Goal of the exercise → Reproduce the following lines word for word, without any changes.

Records →
* * * * *

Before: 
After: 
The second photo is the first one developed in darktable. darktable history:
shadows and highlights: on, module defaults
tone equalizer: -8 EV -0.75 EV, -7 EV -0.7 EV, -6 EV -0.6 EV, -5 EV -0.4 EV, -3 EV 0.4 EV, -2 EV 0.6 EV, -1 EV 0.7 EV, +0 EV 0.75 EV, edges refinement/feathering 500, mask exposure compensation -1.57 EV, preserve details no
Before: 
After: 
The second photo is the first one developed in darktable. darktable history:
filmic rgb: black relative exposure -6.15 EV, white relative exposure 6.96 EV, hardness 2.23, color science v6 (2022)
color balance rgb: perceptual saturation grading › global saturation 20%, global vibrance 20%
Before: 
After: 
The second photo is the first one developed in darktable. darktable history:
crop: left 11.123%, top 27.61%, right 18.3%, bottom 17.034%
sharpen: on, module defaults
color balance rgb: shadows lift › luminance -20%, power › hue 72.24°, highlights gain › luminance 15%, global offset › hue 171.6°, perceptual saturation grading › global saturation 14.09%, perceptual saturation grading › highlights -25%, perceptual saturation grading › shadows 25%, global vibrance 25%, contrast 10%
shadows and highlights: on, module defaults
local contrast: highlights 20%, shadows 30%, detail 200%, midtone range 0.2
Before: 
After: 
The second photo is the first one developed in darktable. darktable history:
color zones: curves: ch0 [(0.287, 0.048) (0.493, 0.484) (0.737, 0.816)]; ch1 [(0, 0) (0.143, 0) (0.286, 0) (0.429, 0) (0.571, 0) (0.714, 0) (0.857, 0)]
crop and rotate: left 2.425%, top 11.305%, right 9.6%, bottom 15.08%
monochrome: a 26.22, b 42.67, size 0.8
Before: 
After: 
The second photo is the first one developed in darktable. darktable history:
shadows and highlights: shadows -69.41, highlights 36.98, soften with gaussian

* * * * *

Correct result →
Before: 
After: 
The second photo is the first one developed in darktable. darktable history:
shadows and highlights: on, module defaults
tone equalizer: -8 EV -0.75 EV, -7 EV -0.7 EV, -6 EV -0.6 EV, -5 EV -0.4 EV, -3 EV 0.4 EV, -2 EV 0.6 EV, -1 EV 0.7 EV, +0 EV 0.75 EV, edges refinement/feathering 500, mask exposure compensation -1.57 EV, preserve details no
Before: 
After: 
The second photo is the first one developed in darktable. darktable history:
filmic rgb: black relative exposure -6.15 EV, white relative exposure 6.96 EV, hardness 2.23, color science v6 (2022)
color balance rgb: perceptual saturation grading › global saturation 20%, global vibrance 20%
Before: 
After: 
The second photo is the first one developed in darktable. darktable history:
crop: left 11.123%, top 27.61%, right 18.3%, bottom 17.034%
sharpen: on, module defaults
color balance rgb: shadows lift › luminance -20%, power › hue 72.24°, highlights gain › luminance 15%, global offset › hue 171.6°, perceptual saturation grading › global saturation 14.09%, perceptual saturation grading › highlights -25%, perceptual saturation grading › shadows 25%, global vibrance 25%, contrast 10%
shadows and highlights: on, module defaults
local contrast: highlights 20%, shadows 30%, detail 200%, midtone range 0.2
Before: 
After: 
The second photo is the first one developed in darktable. darktable history:
color zones: curves: ch0 [(0.287, 0.048) (0.493, 0.484) (0.737, 0.816)]; ch1 [(0, 0) (0.143, 0) (0.286, 0) (0.429, 0) (0.571, 0) (0.714, 0) (0.857, 0)]
crop and rotate: left 2.425%, top 11.305%, right 9.6%, bottom 15.08%
monochrome: a 26.22, b 42.67, size 0.8
Before: 
After: 
The second photo is the first one developed in darktable. darktable history:
shadows and highlights: shadows -69.41, highlights 36.98, soften with gaussian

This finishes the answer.